もう1種類は国産、キリンシーグラムのROBERT BROWNです。
このロバートブラウンは、独特の香りが大好きなので方々の酒屋を探し回っては求めていたのですが、近年どこの酒屋にもさっぱり置いていません。
仕方がないので思い切って楽天の通販で取り寄せて、何年ぶりかにその懐かしい香りに出会えたところです。
一方でジョニ黒は値段はそれなりではありますが近所のスーパーでもコンビニでも入手可能なので、私にとってロバートブラウンほどの希少性はありません。
そんなわけで、私は3日に1度ほど、煙管の雁首を掃除するのにジョニ黒を使っています。
決してジョニ黒を軽んじているわけではありませんが、ロバートブラウンがお取り寄せでしか入手できないので現在たまたまそうなっているだけです。
煙管から雁首を取り外し、吸い口寄りの方からウイスキー(もちろんジョニ黒でなくても、サントリーレッドでもトップバリュウイスキーでも構いません)を流し込みます。
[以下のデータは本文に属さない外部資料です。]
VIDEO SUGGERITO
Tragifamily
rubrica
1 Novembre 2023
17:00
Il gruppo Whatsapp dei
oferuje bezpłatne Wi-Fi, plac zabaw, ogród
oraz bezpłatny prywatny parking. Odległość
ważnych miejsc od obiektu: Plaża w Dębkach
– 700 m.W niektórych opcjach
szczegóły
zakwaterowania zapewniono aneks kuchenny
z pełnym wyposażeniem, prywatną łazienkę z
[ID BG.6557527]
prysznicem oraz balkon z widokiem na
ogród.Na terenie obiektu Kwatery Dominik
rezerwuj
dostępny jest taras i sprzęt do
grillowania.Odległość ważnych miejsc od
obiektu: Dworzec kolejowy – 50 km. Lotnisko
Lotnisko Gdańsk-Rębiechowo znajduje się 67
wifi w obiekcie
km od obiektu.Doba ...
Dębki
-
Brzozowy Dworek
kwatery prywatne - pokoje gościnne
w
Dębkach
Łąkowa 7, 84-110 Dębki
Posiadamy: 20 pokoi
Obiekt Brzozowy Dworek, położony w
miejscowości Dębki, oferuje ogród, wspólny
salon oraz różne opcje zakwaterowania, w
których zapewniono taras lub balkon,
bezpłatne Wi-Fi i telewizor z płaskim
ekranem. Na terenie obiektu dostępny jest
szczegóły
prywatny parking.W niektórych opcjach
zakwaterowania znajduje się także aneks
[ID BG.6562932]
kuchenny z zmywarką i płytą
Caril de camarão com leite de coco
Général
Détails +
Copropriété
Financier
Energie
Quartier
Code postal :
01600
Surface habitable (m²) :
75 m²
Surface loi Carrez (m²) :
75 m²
そして爪楊枝の頭でヤニをグッチョグッチョとこね回して押し込んでいくと、火皿の方へヤニと刻み煙草の混合物がモリモリと押し出されてきますから、爪楊枝の先を使って火皿からその混合物を取って洗い流す。そういう工程です。
北杜夫の「船乗りクプクプの冒険」に、クプクプが船長のパイプを掃除するために大変な苦労をする記述が出てくるのですが、私がこの技を思いつくまで実際かなりな苦労をしていました。しかし、この技を使ってヤニ掃除をすると、ヤニはアルコールに溶けて流れ去るので、いとも簡単に掃除を終えることが出来るようになりました。
まあ、クプクプがパイプ掃除にウイスキーを使ったら、それはそれで船長に殴られていそうな気がしますが。
今日のお題は(私にとって)
たばこ税が高いから刻み煙草を煙管でふかしている。
ではなく、
雁首のヤニ掃除にはウイスキーを使うのが効果的。
という話でもなく、
ロバートブラウンはなぜ入手困難なのか。
というお話でした。
…この点、私にとっては謎のままです。